Law of Large Numbers and Central Limit Theorem

Law of Large Numbers

The estimation we use in previous chapters is a principle we widely accept: the Law of Large Numbers (LLN), which states that if we observe a random variable many times, and take the average of these observations, the average will converge on a single value, the expectation of the random variable. In other words, averaging tends to smooth out large fluctuations, and the more averaging we do the better the smoothing.

In more mathematical terms,

Let \(X_1, X_2, \cdots\) be a sequence of independent and identically distributed random variables with common finite expectation \(\mathbb{E}[X_i]=\mu,\forall i\). Their partial sums \(S_n=X_1+X_2+\cdots+X_n\) satisfy

\[\mathbb{P}[|\frac{1}{n}S_n-\mu|<\epsilon]\rightarrow1, \text{ as } n \rightarrow\infty\]

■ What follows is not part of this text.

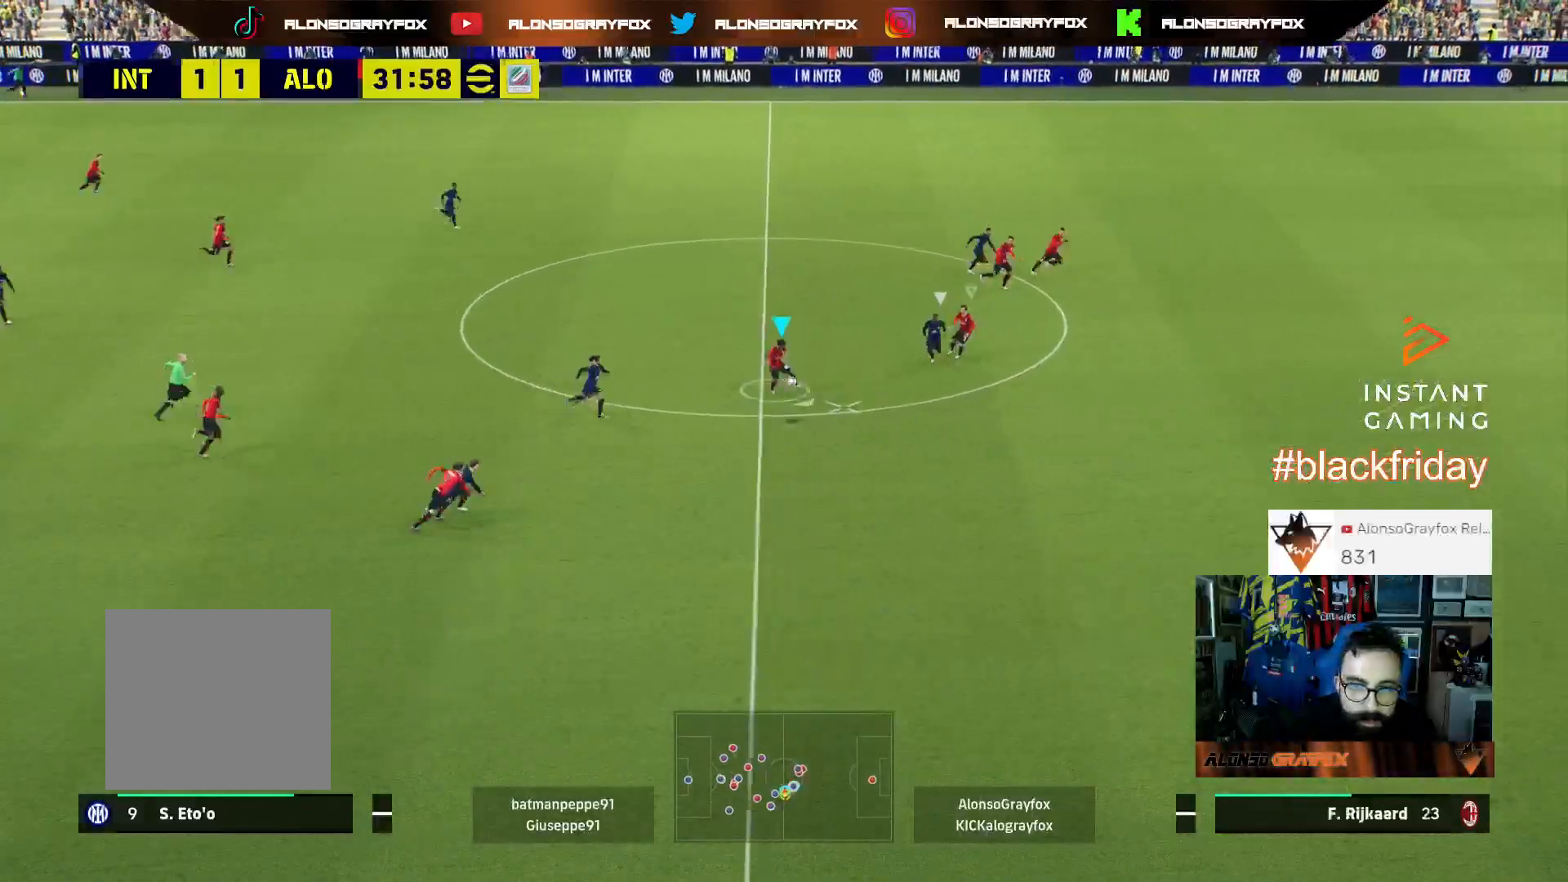
{"buttons": ["L2", "L3"], "left_stick": "down-right", "right_stick": "center", "events": []}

for every \(\epsilon>0\), however small.

Proof

Let \(Var(X_i)=\sigma^2\) be the common variance of therandom variables, assuming \(\sigma^2\) is finite (a proof that does not assume this is much more complicated). The LLN is an immediate consequence of Chebyshev’s Inequality; since \(X_1, X_2, \cdots\) are i.i.d. random variables with \(\mathbb{E}[X_i]=\mu\) and \(Var(X_i)=\sigma^2\), we have \(\mathbb{E}[\frac{1}{n}S_n]=\mu\) and \(Var(\frac {1}{n}S_n)=\frac{\sigma^2}{n}\). So by Chebyshev’s Inequality, we have

\[\mathbb{P}[|\frac{1}{n}S_n-\mu|\geq\epsilon]\leq\frac{Var(\frac{1}{n}S_n)}{ \epsilon^2}=\frac{\sigma^2}{n\epsilon^2}\rightarrow 0, \text{ as } n\rightarrow \infty\]

Hence, \(\mathbb{P}[|\frac{1}{n}S_n-\mu|<\epsilon] = 1- \mathbb{P}[|\frac{1}{n}S_n-\mu|\geq\epsilon]\rightarrow 1, \text{ as } n \rightarrow\infty\).

Notice the LLN says the probability of any deviation \(\epsilon\) from the mean, however small, tends to zero as the number of observations \(n\) in our average tends to infinity. By making \(n\) large enough, we can make the probability of any given deviation as small as we like.

Central Limit Theorem

Recall the Law of Large Numbers from earlier: we can actuall strengthen it even further, deriving from the density of the normal distribution.

Theorem

Let \(X_1,X_2,\dots\) be a sequence of i.i.d. random variables with common finite expectation \(\mathbb{E}[X_i]=\mu\) and finite variance \(Var(X_i)=\sigma^2\). Let \(S_n=\sum_{i=1}^n X_i\). Then, the distribution of \(\frac{S_n-n\mu}{\sigma \sqrt{n}}\) converges to \(N(0,1)\) as \(n\rightarrow \infty\). In other words, for constant \(c\in \mathbb{R}\),

\[\mathbb{P}[\frac{S_n-n\mu}{\sigma\sqrt{n}}\leq c]\rightarrow\frac{1}{\sqrt{2 \pi}}\int^c_{-\infty}e^{-\frac{x^2}{2}}dx\text{ as }n\rightarrow\infty\]

The Central Limit Theorem essentially states that if we take an average of \(n\) observations of any arbitrary random variable \(X\), then the distribution of that average will be a bell-shaped curve centered at \(\mu=\mathbb{E}[X]\). Thus, all trace of the distribution of \(X\) disappears as \(n\) gets large, no matter how complex the distribution, making it look like the normal distribution when averaged. The only effect of the original distribution is through the variance \(\sigma^2\), which determines the width of the curve for a given value of \(n\)n, and hence the rate at which the curve shrinks to a spike.